One order aimed to make it easier for federal offices to fire poor-performing employees. Fred McDuff, AFGE Legislative Political Organizer, said employers usually need a cause and process before terminating a union worker. He said the new order would end due process and seniority protections.
"Somebody can be out here for 20 years, make a minor mistake, and they can get removed."
Members said a second order that allows for the review of existing union contracts cuts into the rights of unions to collectively bargain.
A third executive order aimed to reduce wasteful spending by cutting on-the-clock union work by shop stewards. Donald White, Chief AFGE Steward at Harry S. Truman VA Hospital in Columbia said he is losing much-needed time and opportunities to defend workers against on-the-job discrimination and retaliation.
"Now, it's 10 hours in a two-week pay period. Before, it would have been 32 hours in a two-week pay period."

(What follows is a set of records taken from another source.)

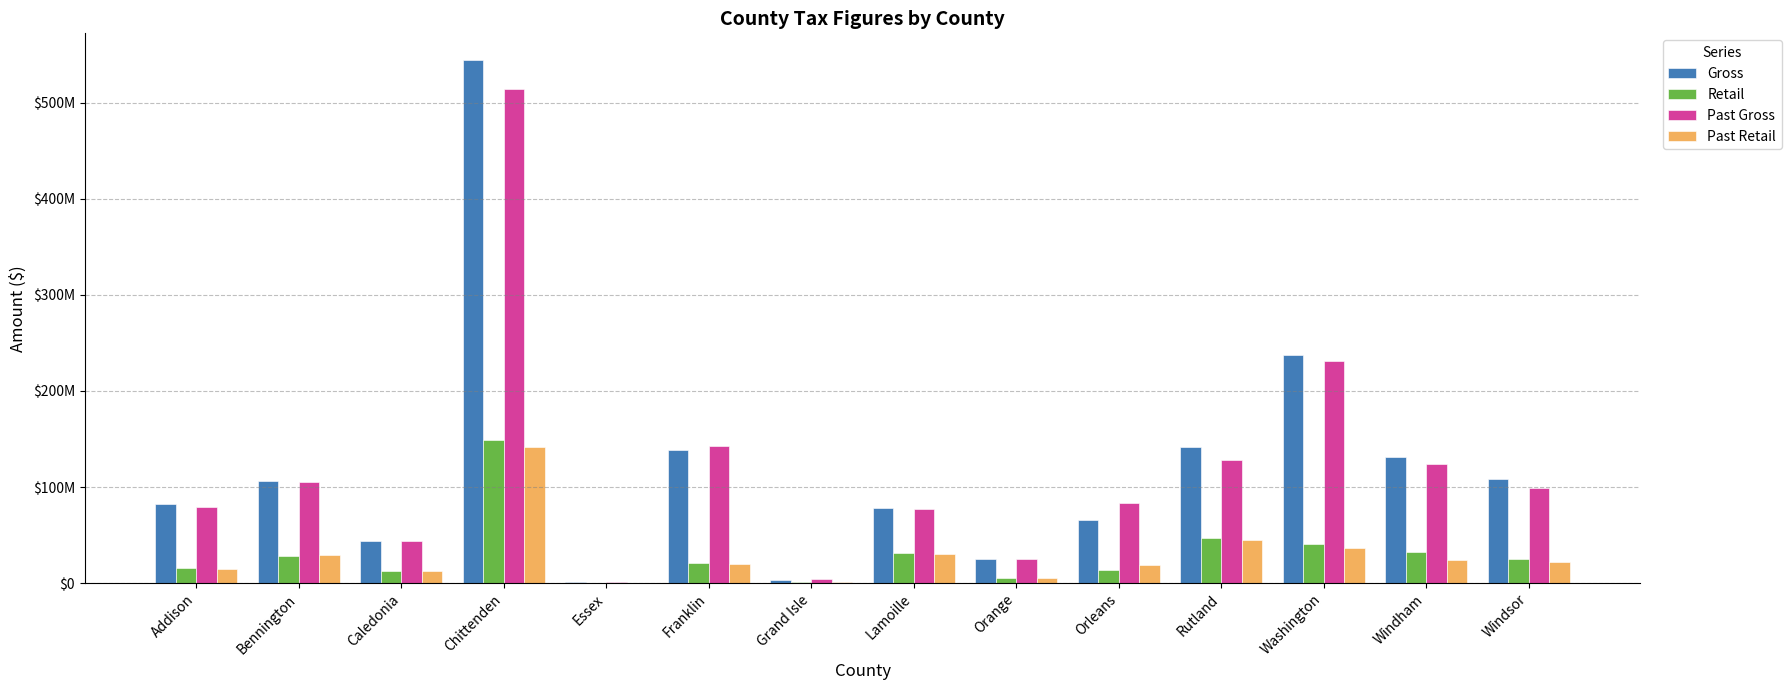

What are all the series names shown in the legend?

Gross, Retail, Past Gross, Past Retail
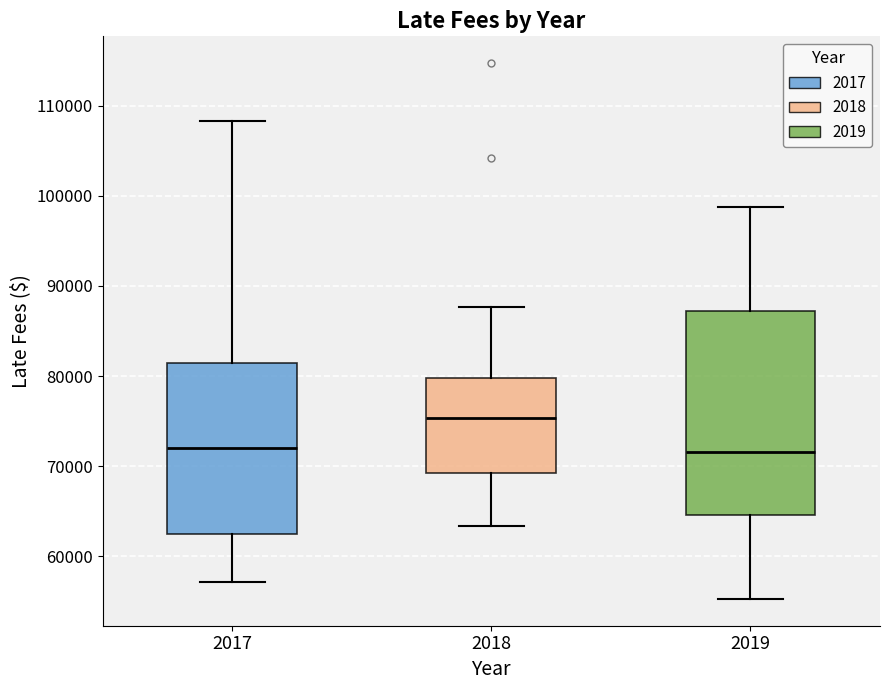

Which box's median line is the highest?

2018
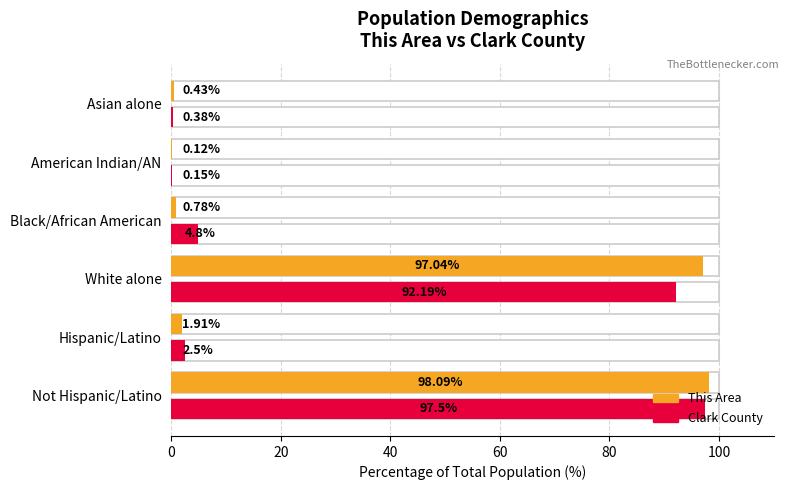

At Hispanic/Latino, list the series in order from smallest to largest.

This Area, Clark County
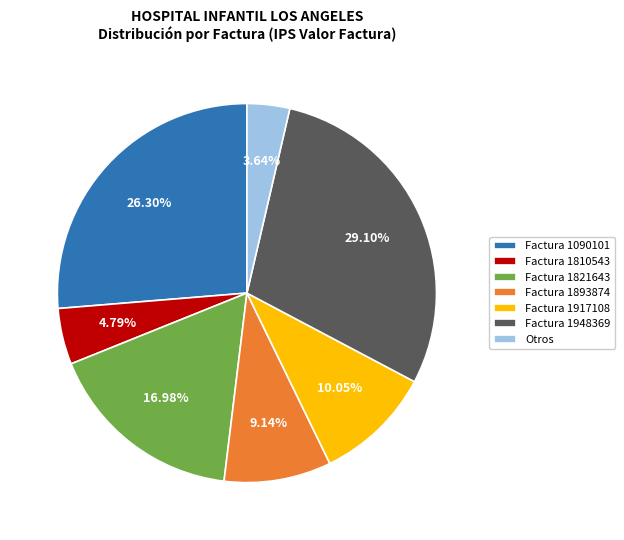

Which slice is the largest?

Factura 1948369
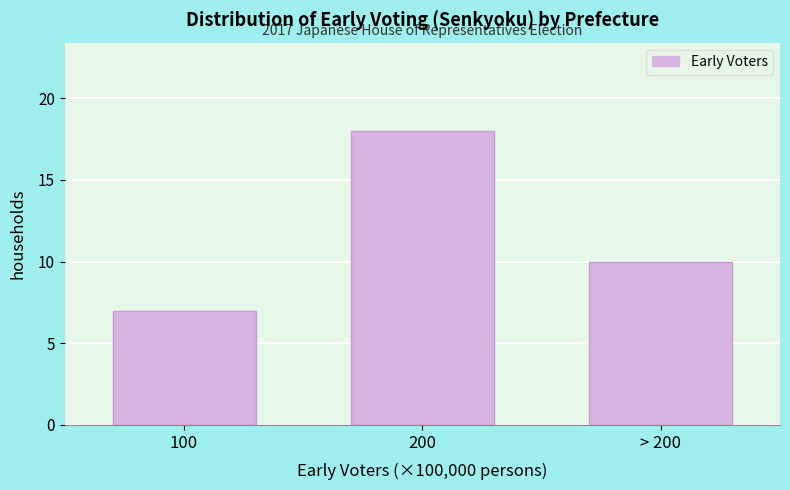

Reading left to right, what are all the values shown in this chart?

100=7	200=18	> 200=10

Some union workplaces collect “fair use” fees from non-union workers in exchange for promoting favorable working conditions for all employees. AFGE leaders said they do not collect those fees. Instead, they negotiated office space and office hours. For instance, White does his shop steward work in Harry S. Truman Hospital on the clock. Now, he is worried about the executive order cutting those hours and closing those offices will affect everyone who works in that hospital.
Edgar Evans is a Chief AFGE Steward at St. Louis’ Cochran VA Medical Center. He is also a patient. He is worried that the executive orders will hurt patient care and will lead to privatizing patient care.
"I just recently had to get a special procedure done at BJC. It took me over two months to in at BJC."
There was a lot of shouting, a lot of horn honking and a little hope on Grand Boulevard. Lawyers from several unions are suing to stop the executive orders. There is a hearing in U.S. District Court July 25th.